Greedy strategy doesn’t seem that bad now. It performs better than ε=0.1 although ε=0.05 still performs the best. What is happening is that a low initial cost estimate forces the greedy strategy to explore more than it otherwise would. This leads to it behave similar to a ε-greedy strategy temporarily as it is unable to find a broker with cost lower than the initial estimate. This temporary exploration enables it to estimate the best brokers better.

This leads to the next question- what about the variance of rewards (noise). Intuitively,the effect of noise can be understood by assuming noise = 0. In this case, assuming initial estimates are set relatively low, a greedy action would quickly figure out the best broker due to temporary exploration and stick with that broker later on. ε-greedy strategies would be suboptimal in zero variance case.

To see the effect of higher variance, I increase the variance of rewards to 5 from 1 in the previous simulation. Now again the greedy strategy underperforms as seen below. This is because, due to higher variance in rewards, it now takes more exploration to find out the best actions. We have seen that the market impact across brokers tends to be extremely noisy so we should be leaning towards more exploration.
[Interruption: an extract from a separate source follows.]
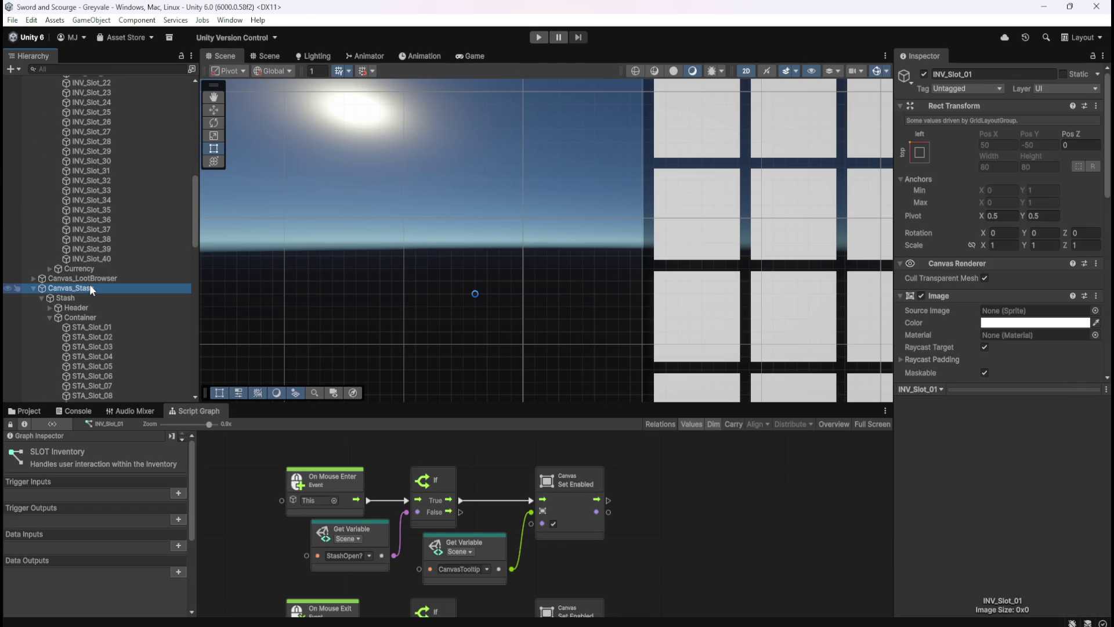
click(920, 263)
In the code below, you can try changing the noise multiplier to 0 and initial estimate multiplier to -2 to check the effect of lower noise as discussed above.

In [None]:
noise_mult_n = 5
run_simulations(epsilons_a, brokers_n, simulations_n, trades_n, noise_mult_n, init_est_mult_n)

Furthermore, if the costs are non-stationary, as they most likely are in case of brokers, continuous exploration would be needed to keep up with the changing means.